Jack McDevitt, director of Northeastern University’s Institute on Race and Justice, said the victimization survey data are important in determining victims’ perceptions of hate crimes at a time of cultural and political upheaval in the United States.
“Groups such as black Americans and the LGBTQ community have historically and consistently been targeted by hate crimes. However, external events and politics can change attitudes towards certain groups,” McDevitt said. “Whenever controversial things happen, it empowers the haters to go ahead and act out because they believe that people share their bias.”
Over the last eight months, News21 journalists reported from 36 states, which included a 7,000-mile road trip around the country to assess the state of hate in America.
Many victims of hate crimes are reluctant to report them to the police. And reported crimes do not always lead to arrests, prosecutions or even a record of hate crimes. Two-thirds of the victimization survey respondents who suspected they were targeted because of hate were unable to cite tangible evidence, such as hate speech, that could be used by law enforcement. Authorities could confirm only 2.5 percent of the reported crimes were motivated by hate.
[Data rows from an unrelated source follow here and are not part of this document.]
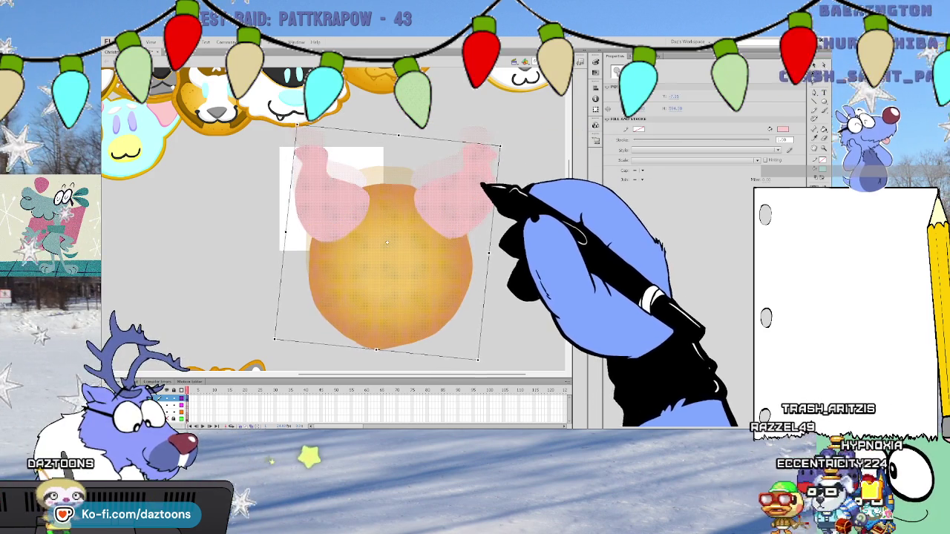
left_click(513, 212)
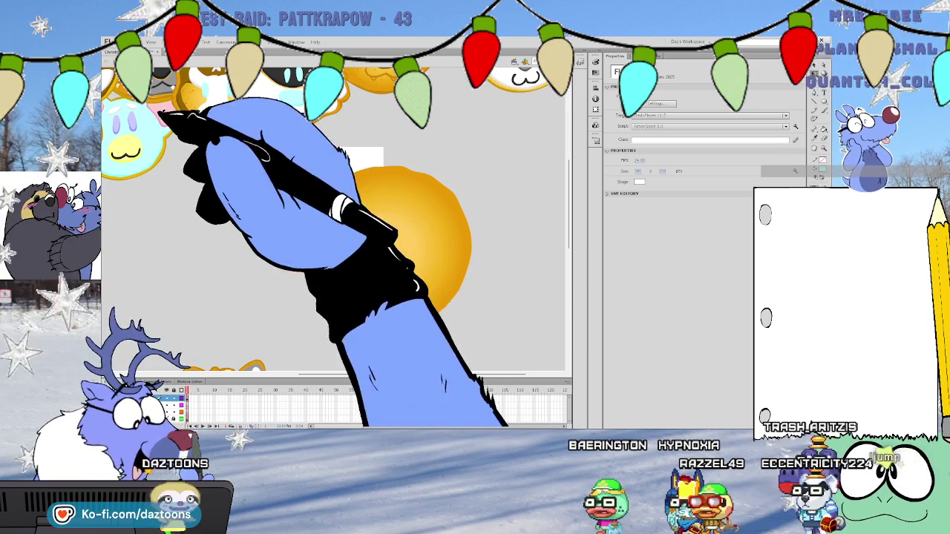
scroll(334, 245, "up", 2)
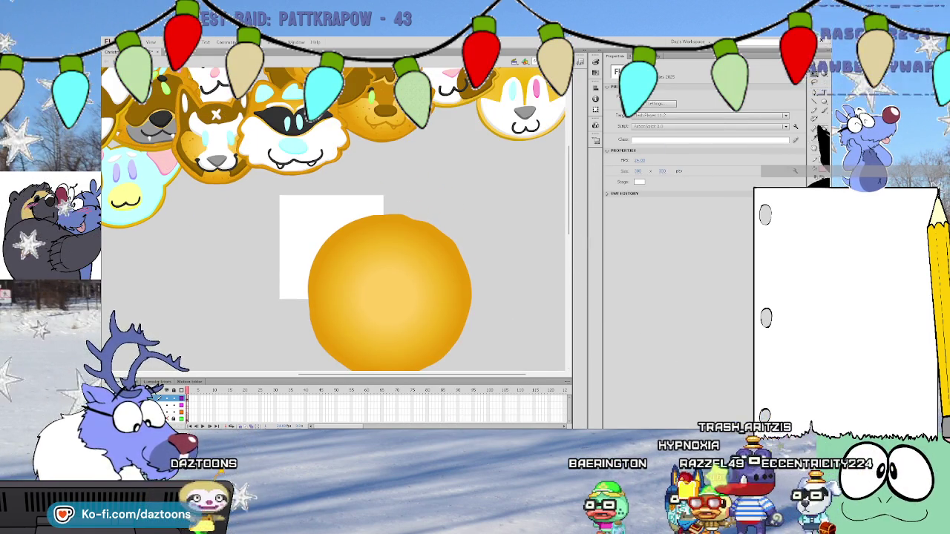
Try outlining and filling pink ears on the head, then undo them
key("y")
scroll(554, 216, "down", 2)
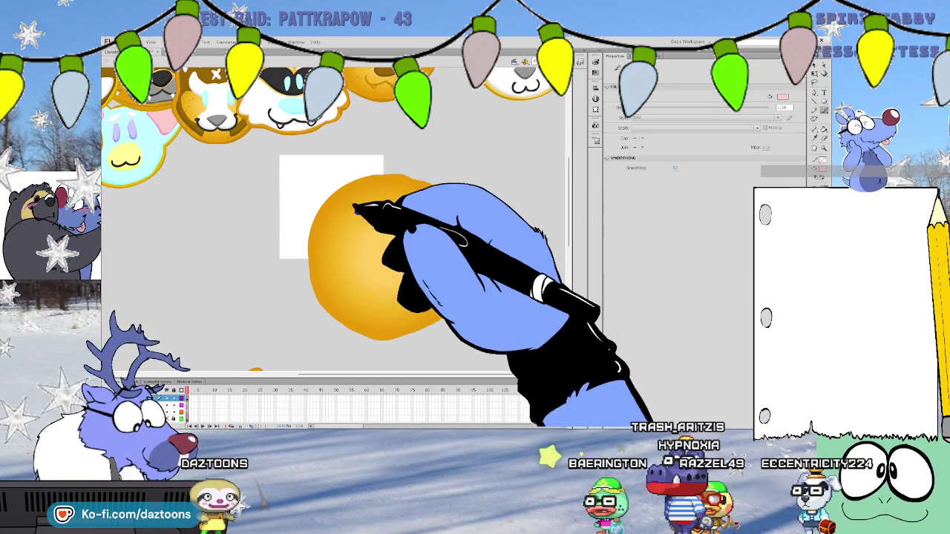
left_click_drag(326, 242, 356, 225)
left_click_drag(346, 190, 309, 213)
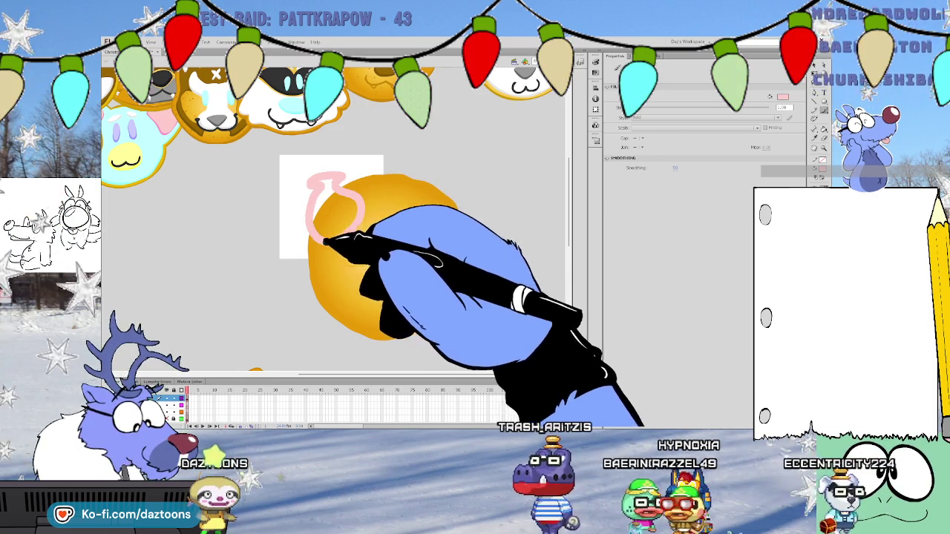
mouse_move(451, 215)
left_mouse_down()
mouse_move(411, 204)
mouse_move(460, 162)
left_mouse_up()
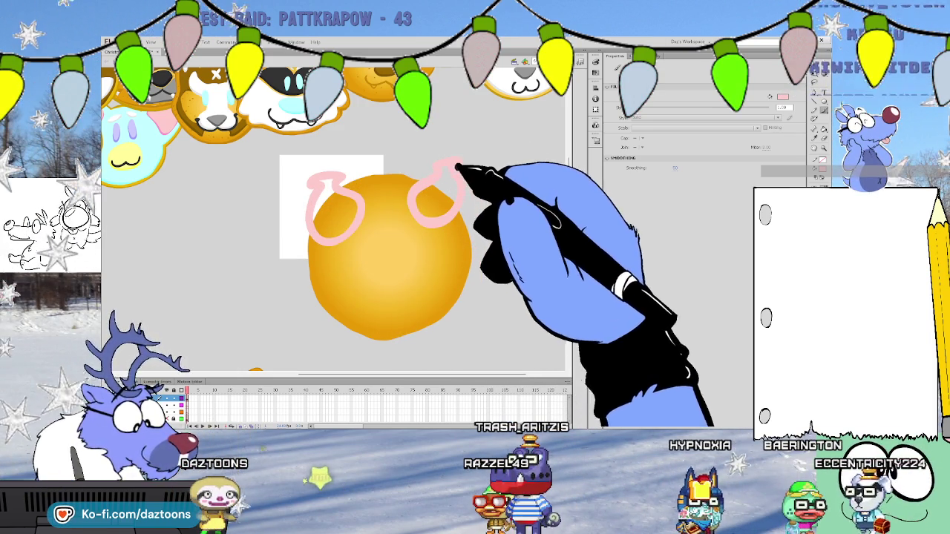
left_click(441, 177)
left_click(331, 213)
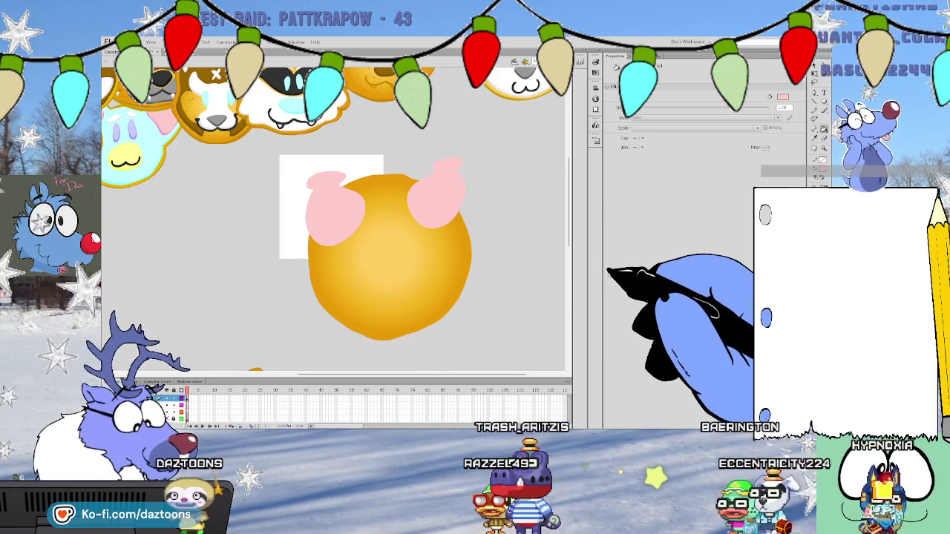
key("ctrl+z")
key("ctrl+z")
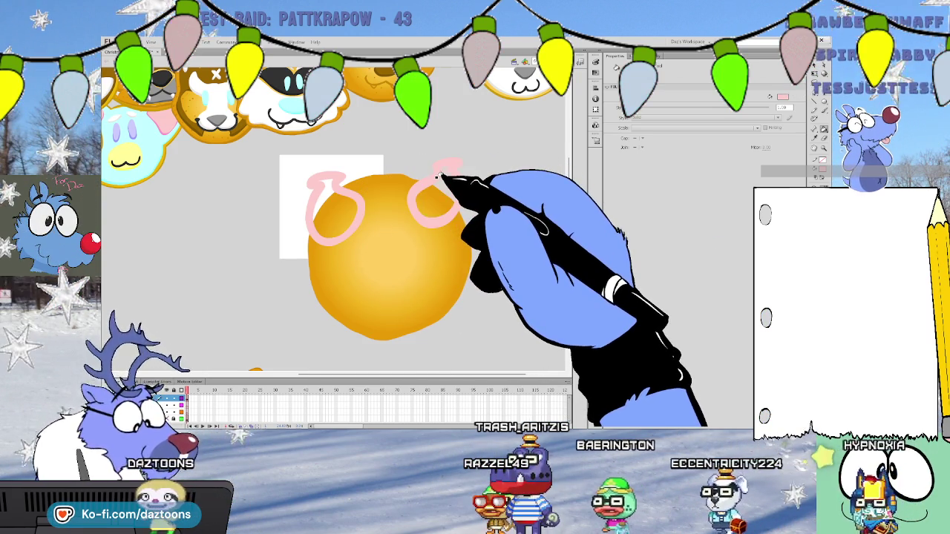
key("ctrl+z")
Brush two rounded orange ears at the head's upper left and upper right
key("b")
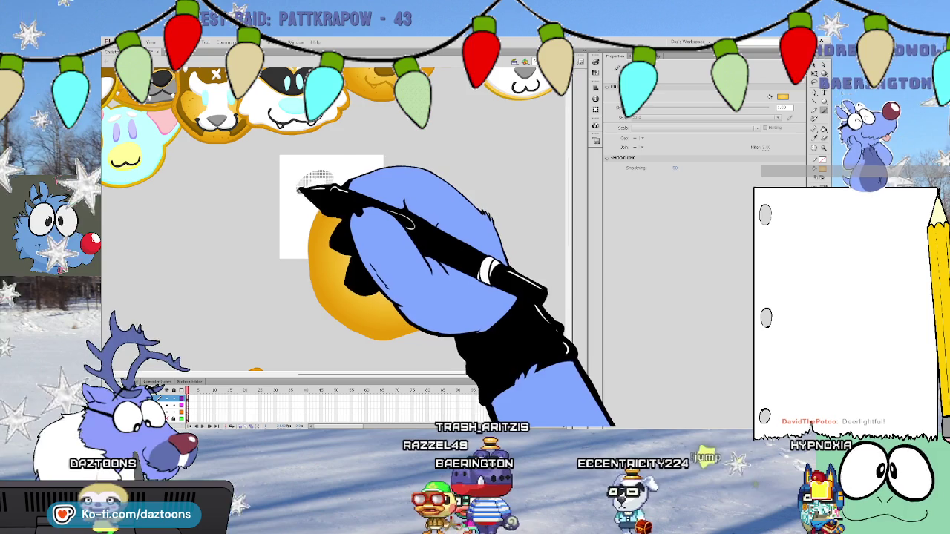
mouse_move(360, 190)
left_mouse_down()
mouse_move(309, 191)
mouse_move(301, 212)
mouse_move(318, 266)
left_mouse_up()
left_click_drag(413, 187, 461, 181)
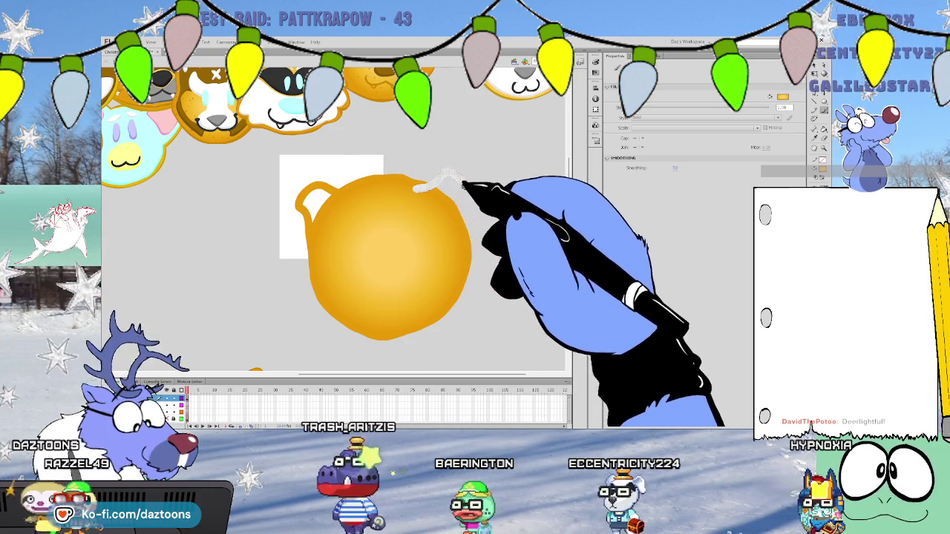
left_click_drag(456, 242, 462, 198)
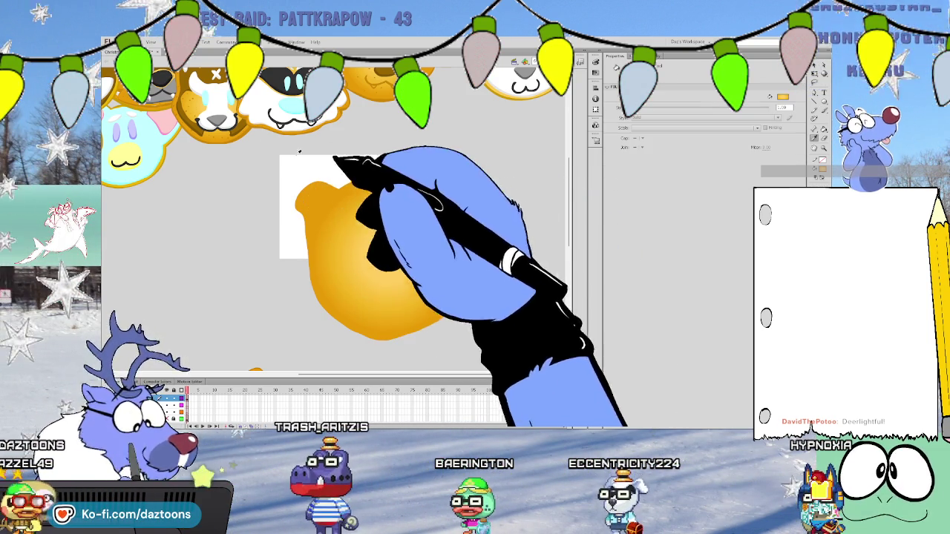
Paint pink inner ears inside both orange ears and fill them solid pink
key("b")
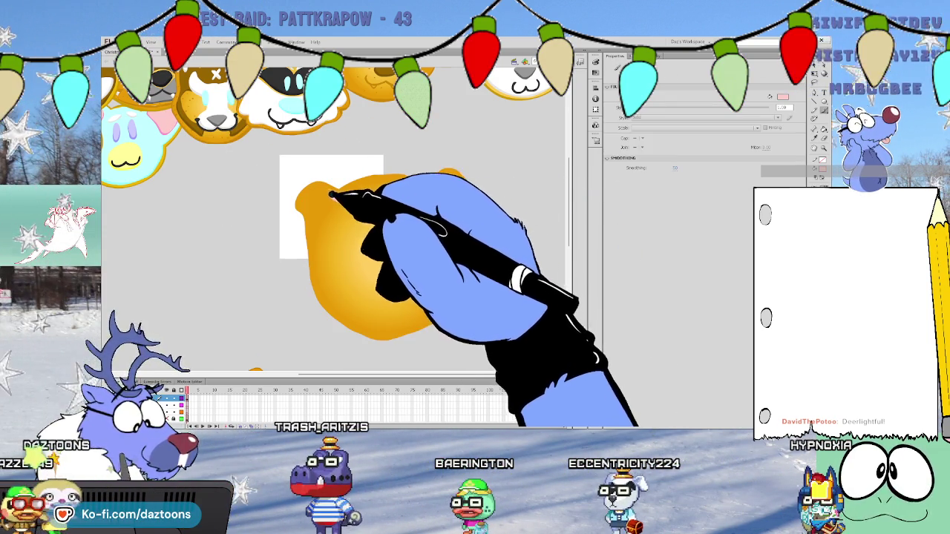
left_click_drag(304, 197, 320, 195)
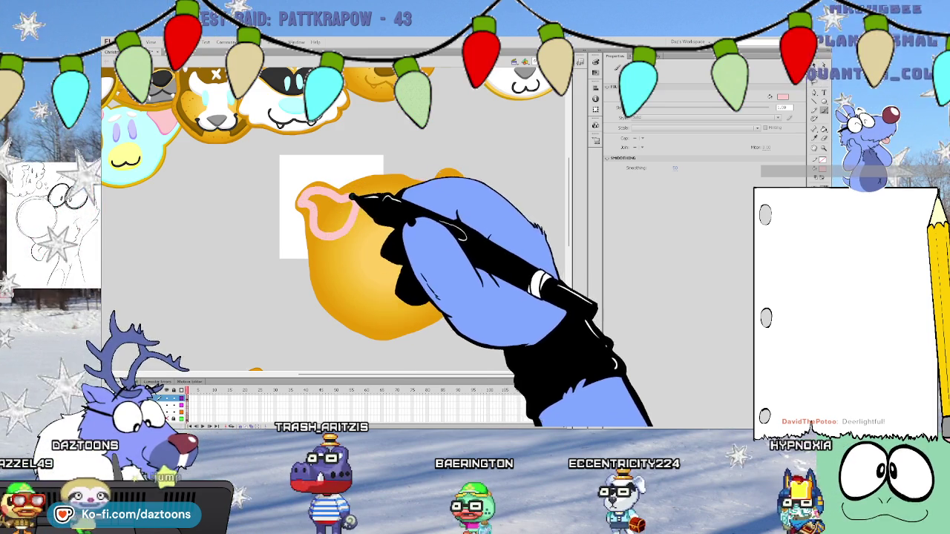
mouse_move(435, 195)
left_mouse_down()
mouse_move(435, 213)
mouse_move(420, 194)
mouse_move(450, 202)
left_mouse_up()
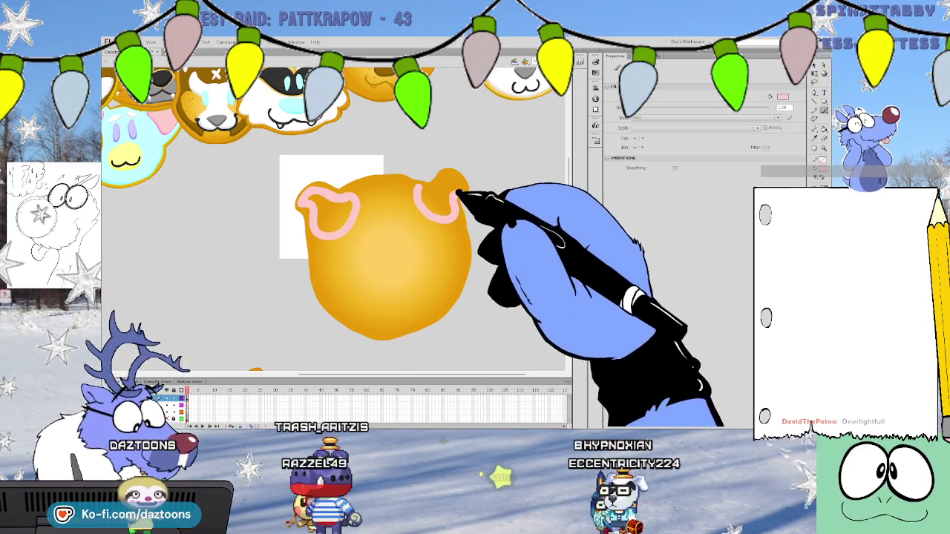
key("k")
left_click(327, 212)
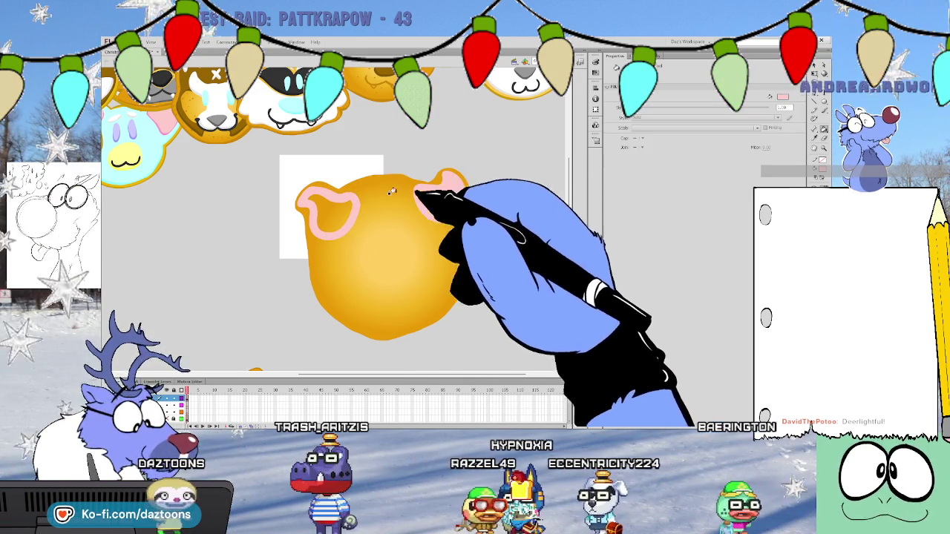
left_click(434, 199)
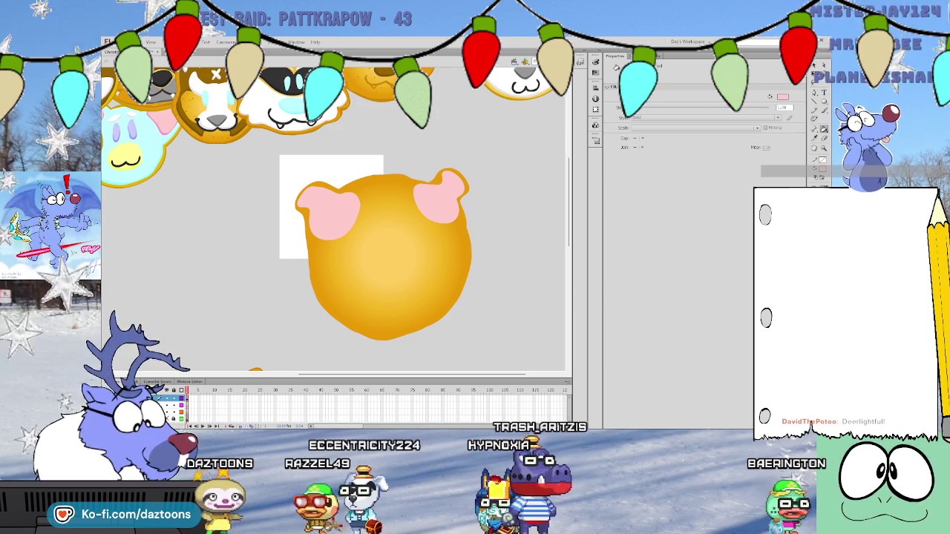
left_click(165, 145)
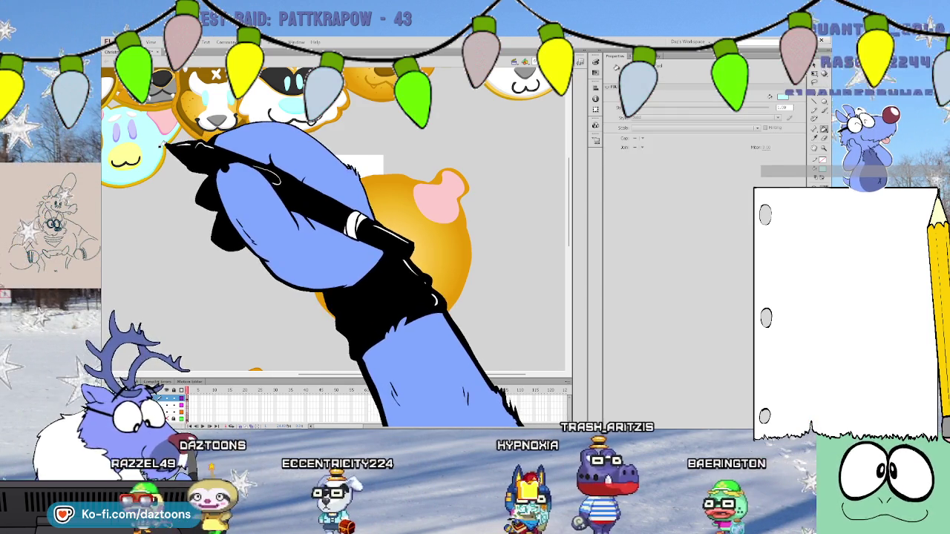
Brush a light-blue icing line across the head's top and down its right side
key("b")
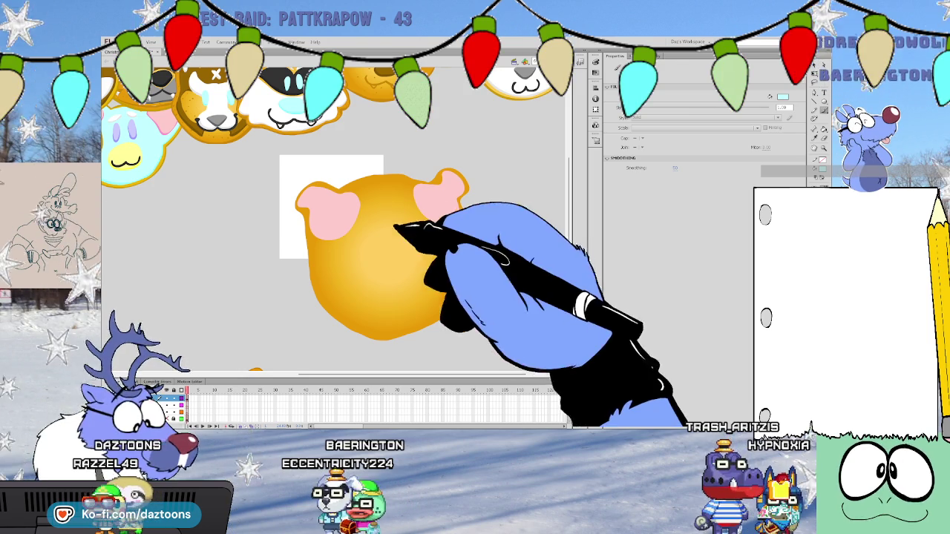
left_click_drag(363, 187, 451, 180)
left_click_drag(468, 223, 489, 227)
What the victimization survey found has not been reflected in the FBI’s national hate crime data. In the same five-year period ending in 2016, the FBI counted only 30,000 hate crimes reported to them by local police. Only 12 percent of the nation’s police departments reported any hate crimes at all to the FBI.
“It’s important to look at the number of people who suspect they were a victim of a hate crime and not just the FBI data. People’s perception is their reality,” said attorney Roy Austin, a former deputy assistant attorney general of the Civil Rights Division of the U.S. Department of Justice. “A lot of these law enforcement agencies don’t believe that they have a problem with hate crimes. If they don’t think they have a problem, they won’t deal with it well.”